(Collected data entries)
►
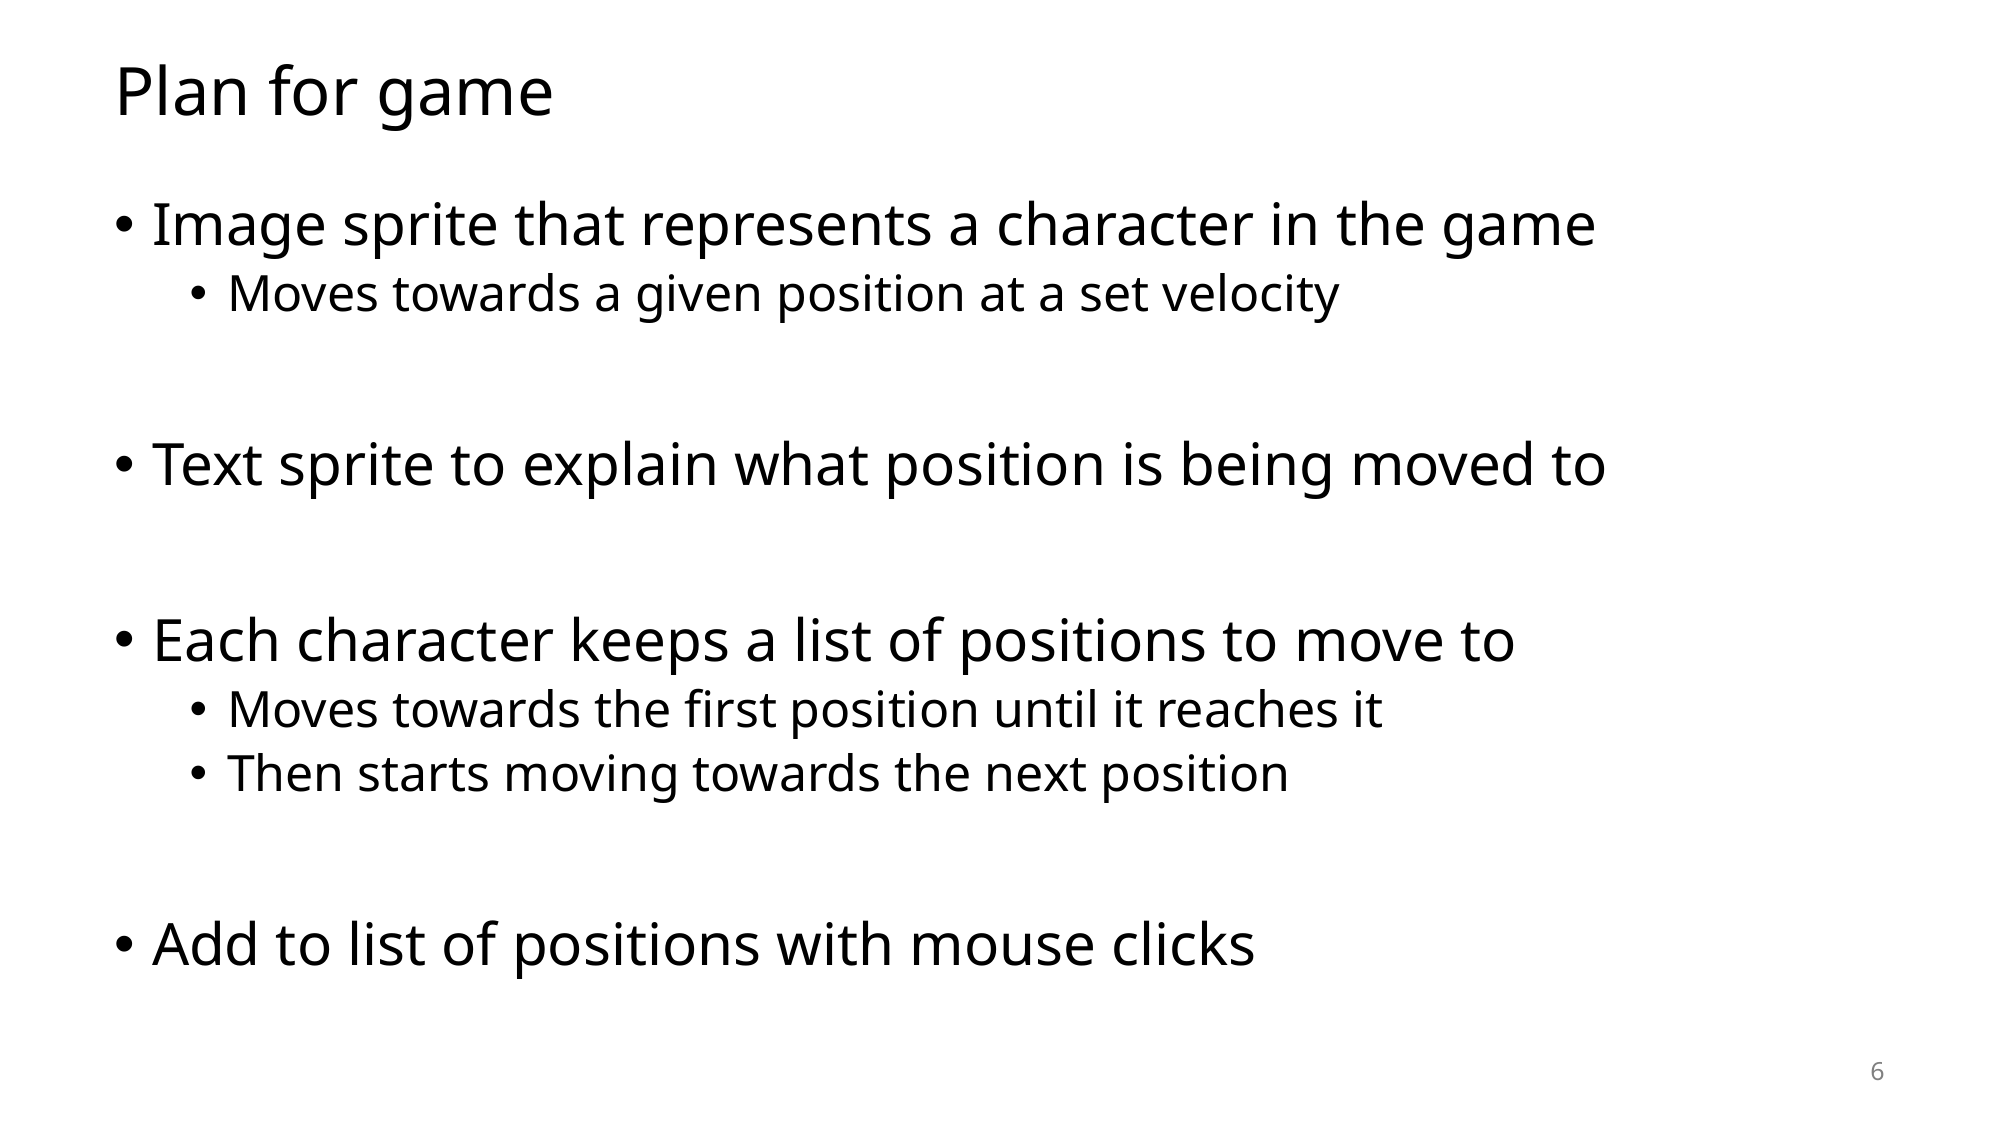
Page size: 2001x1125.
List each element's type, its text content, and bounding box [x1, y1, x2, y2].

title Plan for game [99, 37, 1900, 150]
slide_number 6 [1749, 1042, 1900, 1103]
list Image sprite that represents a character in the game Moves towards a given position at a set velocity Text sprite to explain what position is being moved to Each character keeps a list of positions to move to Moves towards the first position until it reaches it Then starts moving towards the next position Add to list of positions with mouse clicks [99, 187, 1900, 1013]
◄
Exercise brief: A faithful copy is required of the lines from the one with "List each element's" through the last line of the data; please add nothing.

Task result:
List each element's type, its text content, and bounding box [x1, y1, x2, y2].

title Plan for game [99, 37, 1900, 150]
slide_number 6 [1749, 1042, 1900, 1103]
list Image sprite that represents a character in the game Moves towards a given position at a set velocity Text sprite to explain what position is being moved to Each character keeps a list of positions to move to Moves towards the first position until it reaches it Then starts moving towards the next position Add to list of positions with mouse clicks [99, 187, 1900, 1013]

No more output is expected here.